Apr 10, 2025
11:15am - 11:30am
Summit, Level 4, Room 444
Shake Karapetyan1,Steven Zeltmann1,Arkady Krasheninnikov2,Malcolm Thomas1,Ute Kaiser3,Johannes Biskupek3,David Muller1
Cornell University1,Helmholtz-Zentrum Dresden-Rossendorf2,Institute of Quantum Optics and Central Facility Materials Science Electron Microscopy3
Shake Karapetyan1,Steven Zeltmann1,Arkady Krasheninnikov2,Malcolm Thomas1,Ute Kaiser3,Johannes Biskupek3,David Muller1
Cornell University1,Helmholtz-Zentrum Dresden-Rossendorf2,Institute of Quantum Optics and Central Facility Materials Science Electron Microscopy3
Rare earth ions hosted within wide-bandgap materials offer a promising platform for quantum information applications. Due to the significant size mismatch between rare earth dopants and the host lattice, ions such as samarium (Sm) tend to create complex defect structures and clusters. This complexity extends beyond single substitutions, interstitials, or vacancies and requires careful investigation. Dopant clustering, a well-known mechanism for defect deactivation in semiconductors, plays a critical role in altering material properties. Thus, understanding these dopants and their interactions at the atomic scale is essential for revealing activation mechanisms and refining doping strategies.

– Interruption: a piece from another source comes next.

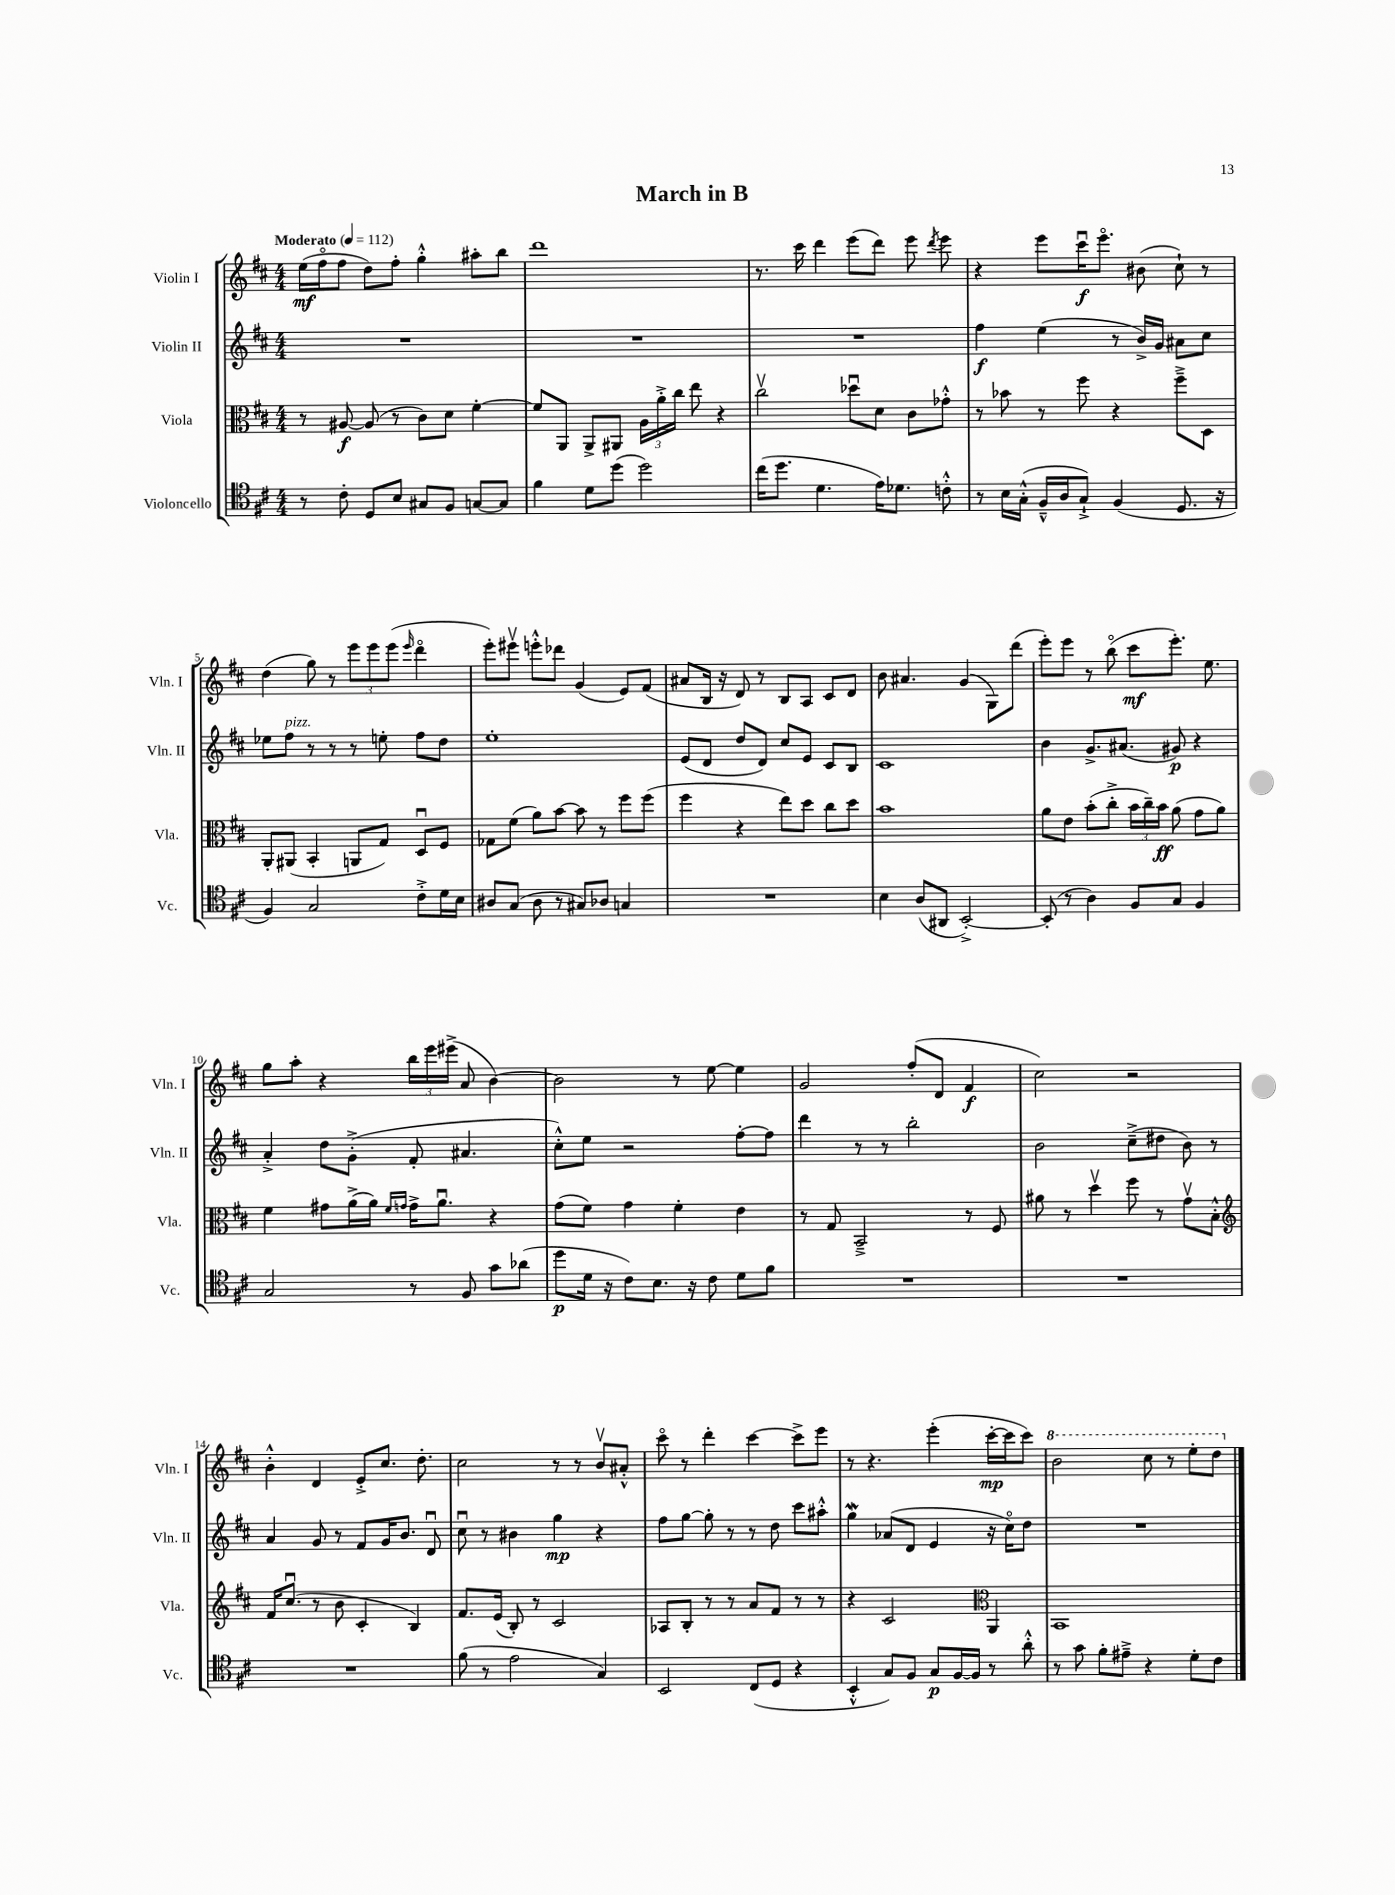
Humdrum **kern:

Here we employ multislice electron ptychography (MEP) to investigate the defect structures and clusters of Sm in silicon carbide (SiC), a wide-bandgap material that serves as a model system for exploring rare-earth-doped defect centers. Enabled by a new generation of high-dynamic range electron microscope detectors, MEP allows us to study the atomic distribution of dopants and defect structures with sub-Ångstrom lateral and nanometer-scale depth resolution, providing information not accessible through traditional TEM techniques. This technique has enabled us to visualize atomic-scale features, such as vibration envelopes and individual dopants, that are otherwise challenging to detect. Through MEP, we have cataloged a variety of defect structures and complex clusters of Sm in SiC along two different zone axes. We have observed that Sm dopants can form columns along silicon sites, displacing the neighboring carbons, while straining surrounding Si and C atoms, or grow to nanoparticles within the bulk, usually occupying interstitial positions and again introducing local strain. Furthermore, we present Density Functional Theory (DFT) calculations to provide insight into understanding the stability of our observed structures and the atomic-scale behavior of Sm dopants and defect formation mechanisms in SiC.